Many line items are triggered as Fully Earned Line items which means the entire term premium for that item is earned the moment the policy is issued. Pro-Rata premium equals term premium regardless of the effective date of the line item.

# 9.3.3.3 - Earned Units and Granularity

Pro-Rata premium in BriteCore Classic currently calculates on a day-by-day basis. As we move to more real time and usage based rating, we need to create a setting for each LOB for what Earned Unit we should utilize. We also need to understand how many of the units apply to the policy term. Premium could be earned per day as it is currently, or per other time unit such as hour, minute, or second. Premium could also be earned by a non temporal unit such as per event, per widget, or per mile. This is extremely complex and we should punt on implementing it fully for now. However, we should build in the fundamental support for unit type so we have a stub to support this in the future.

# 9.3.3.4 - Renewals

BriteCore automatically renews policies upon expiration of the current term if the policy is set to a renewal status of Auto-Renew. Renewal timing and logic is established in Policy settings and typically triggers renewals 30-60 days ahead of the expiration date of the current term. When the renewal is processed, a new revision is created that increments the policy term to a range that begins at the renewal date and extends the length of the policy term. Upon renewal, BriteLines must re-rate the policy using the newest Effective Dates on or before the renewal date.
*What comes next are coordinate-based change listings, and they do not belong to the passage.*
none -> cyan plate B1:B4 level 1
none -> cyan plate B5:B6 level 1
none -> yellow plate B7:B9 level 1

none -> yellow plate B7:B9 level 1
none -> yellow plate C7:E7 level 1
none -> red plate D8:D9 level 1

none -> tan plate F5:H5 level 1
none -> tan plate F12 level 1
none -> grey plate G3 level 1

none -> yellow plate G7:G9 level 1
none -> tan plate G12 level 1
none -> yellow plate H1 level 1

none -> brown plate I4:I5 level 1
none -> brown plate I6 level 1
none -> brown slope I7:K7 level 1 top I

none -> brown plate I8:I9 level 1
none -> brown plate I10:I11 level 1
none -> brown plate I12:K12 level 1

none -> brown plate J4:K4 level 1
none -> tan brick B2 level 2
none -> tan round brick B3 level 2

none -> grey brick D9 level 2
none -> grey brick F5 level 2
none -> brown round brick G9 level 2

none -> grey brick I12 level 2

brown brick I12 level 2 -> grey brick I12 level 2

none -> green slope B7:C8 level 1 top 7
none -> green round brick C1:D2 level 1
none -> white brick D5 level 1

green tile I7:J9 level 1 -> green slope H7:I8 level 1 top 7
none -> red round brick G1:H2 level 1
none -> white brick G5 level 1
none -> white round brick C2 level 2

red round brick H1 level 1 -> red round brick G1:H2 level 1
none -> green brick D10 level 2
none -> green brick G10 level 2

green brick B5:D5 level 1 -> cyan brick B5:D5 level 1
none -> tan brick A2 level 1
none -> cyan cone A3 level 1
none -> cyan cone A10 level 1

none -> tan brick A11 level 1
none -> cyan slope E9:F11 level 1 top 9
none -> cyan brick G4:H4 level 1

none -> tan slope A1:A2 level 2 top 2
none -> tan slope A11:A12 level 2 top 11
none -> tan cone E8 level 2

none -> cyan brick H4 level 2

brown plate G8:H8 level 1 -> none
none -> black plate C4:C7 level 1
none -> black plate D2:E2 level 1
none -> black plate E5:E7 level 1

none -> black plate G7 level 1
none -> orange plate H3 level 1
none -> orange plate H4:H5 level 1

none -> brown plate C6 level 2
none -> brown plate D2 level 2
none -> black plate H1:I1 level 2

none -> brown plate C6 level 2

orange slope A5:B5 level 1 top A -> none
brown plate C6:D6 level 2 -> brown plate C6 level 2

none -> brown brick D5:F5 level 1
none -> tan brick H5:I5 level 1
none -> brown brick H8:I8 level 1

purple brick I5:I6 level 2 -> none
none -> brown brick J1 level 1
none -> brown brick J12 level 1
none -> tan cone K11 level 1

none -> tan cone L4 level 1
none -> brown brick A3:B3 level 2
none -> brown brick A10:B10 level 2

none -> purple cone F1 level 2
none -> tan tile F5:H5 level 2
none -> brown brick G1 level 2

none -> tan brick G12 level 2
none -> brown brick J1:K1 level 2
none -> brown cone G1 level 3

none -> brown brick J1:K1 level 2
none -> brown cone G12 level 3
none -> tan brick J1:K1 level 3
This commonly modifies the policy facts in a several ways. For example, new mandatory coverages and endorsements are added to the policy. All age based rating factors increment by a year or a term. Line Items may age out as the risk becomes too old to qualify for discounts based on new property. Risk based scoring must be updated including credit scoring and loss history scoring. Many other factors may also apply and are determined by a combination of rating factors and underwriting rules.

BriteLines should return an updated rate object to the Policies system allowing Policies to bind and issue the renewal revision.